Então, não importa se você é uma empresa nos EUA, China ou outro lugar. O DeepSeek deve ser uma sinal para mudarmos a rota, com toda a força, em direção ao investimento em métodos muito mais eficientes de desenvolvimento de IA. Mesmo que você não se importe com os impactos na comunidade e no clima, é simplesmente um negócio muito melhor.

E se uma empresa não fizer essa alteração da rota, isso deve ser um grande sinal de alerta para sua capacidade de inovar. E não me refiro à inovação de produtos, mas à inovação em como desenvolver modelos de IA. A base de tudo.

Quando trabalhei em uma startup do Vale do Silício, costumávamos chamar um investimento do SoftBank de beijo da morte. O SoftBank injetava tanto dinheiro em startups que isso acabaria completamente com a necessidade dessas startups de inovar ou desenvolver um negócio financeiramente sustentável.

Eles poderiam mascarar toda a instabilidade em suas fundações com as hilariantes e imensas injeções de dinheiro por um bom tempo, mas eventualmente tudo ruiria. A necessidade é a mãe da inovação. Sem necessidade, o impulso existencial para inovar desaparece. 

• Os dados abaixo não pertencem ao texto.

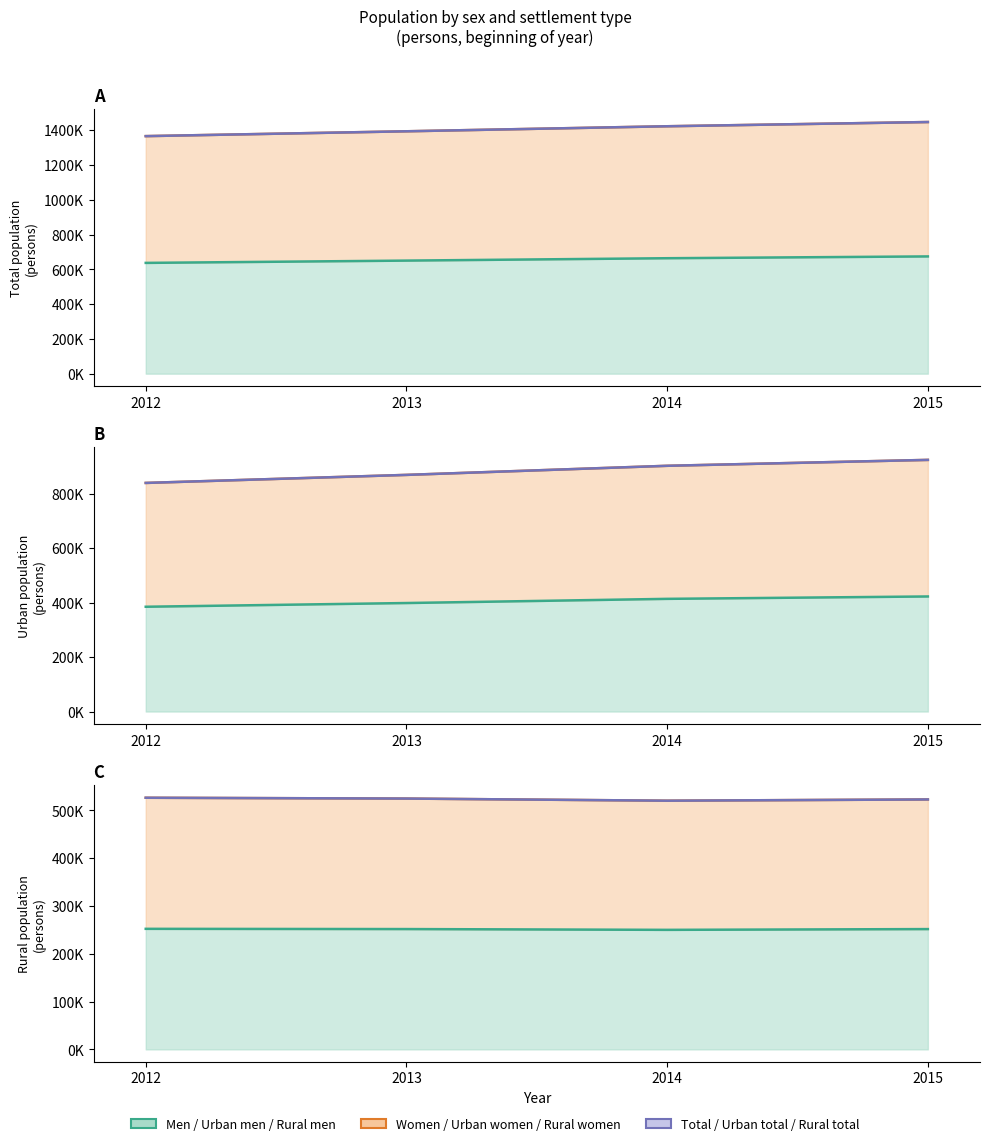

Read the Urban women value at 2012, to the nearest 50.

839850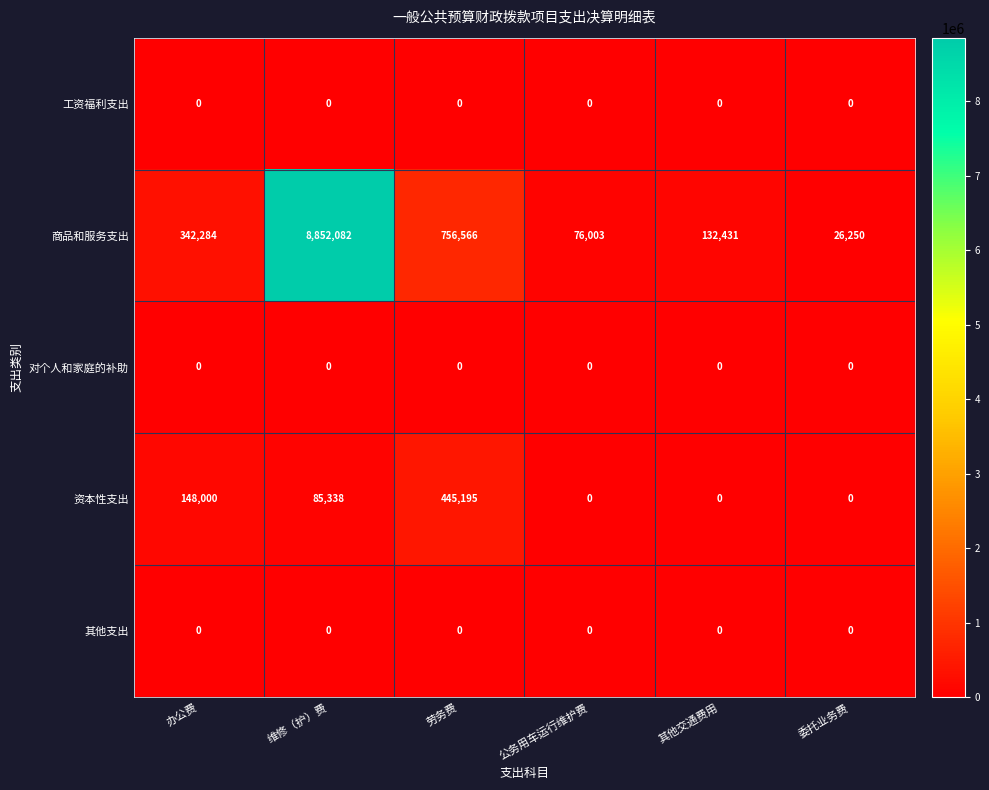

The 商品和服务支出 series shows 36024 at 其他交通费用. True or false?

False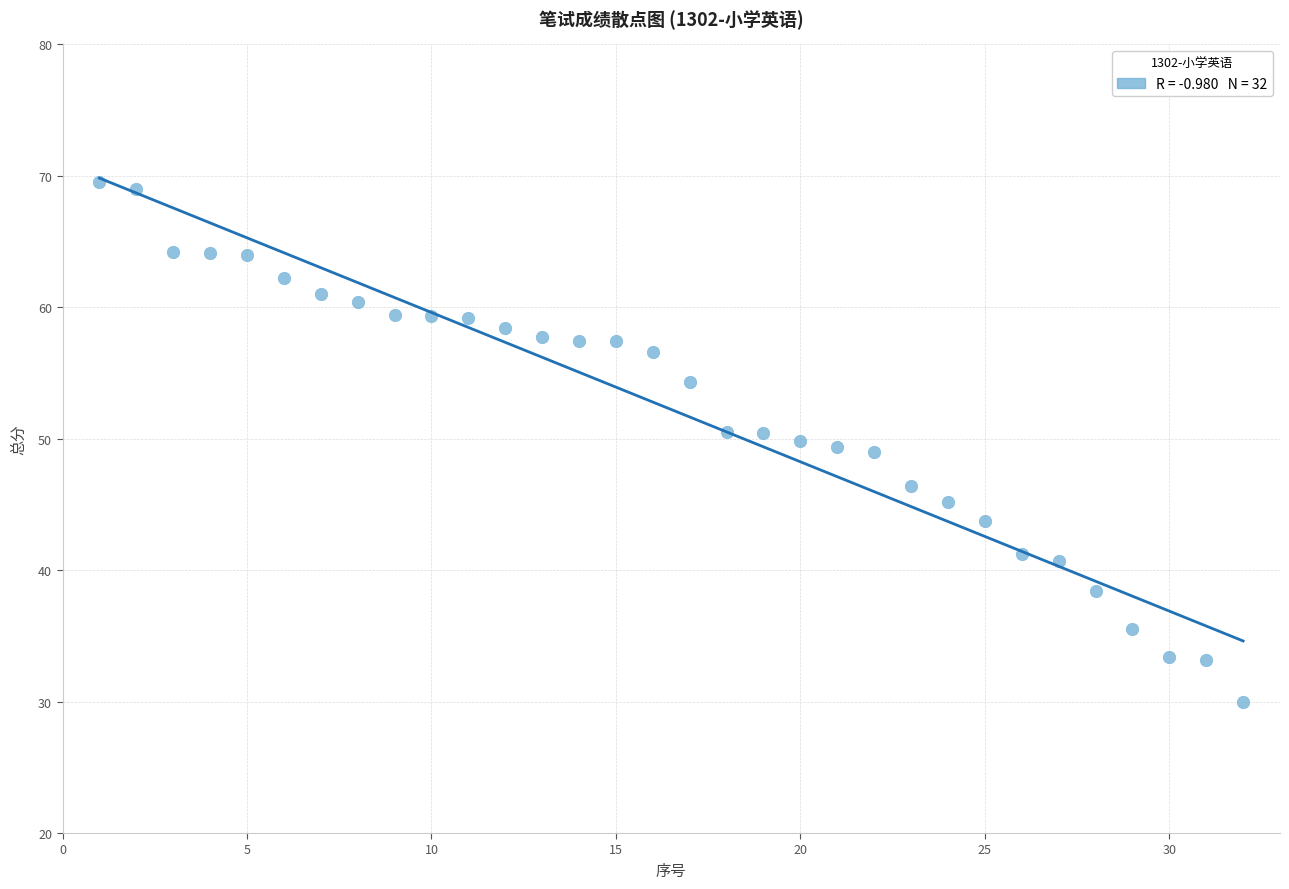

What is the range of Y values (max minus min)?

39.5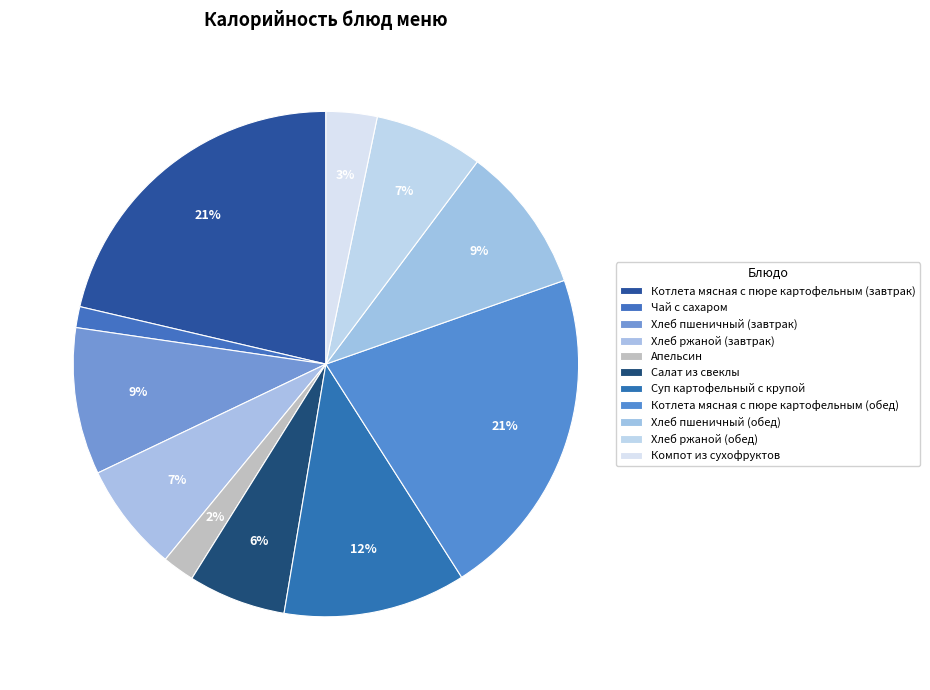

Combined, do Салат из свеклы and Чай с сахаром account for over 50%?

No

Estamos basicamente vendo isso de novo. A OpenAI com Sam Altman é tão boa em levantar capital (inclusive agora do SoftBank), que está encobrindo as fraquezas técnicas e comerciais da empresa.

Veja este relatório do @ainowinstitute.bsky.social do @bcmerchant.bsky.social [todos os links ao final].

DeepSeek é o outro lado da mesma moeda: ela inovou por causa das restrições e não a despeito delas. E agora que ela pôs de cabeça para baixo as assunções do paradigma dominante da Inteligência Artificial, nós deveríamos rejeitar esse custo e procurar novas maneiras de desenvolver IA sem tantos danos.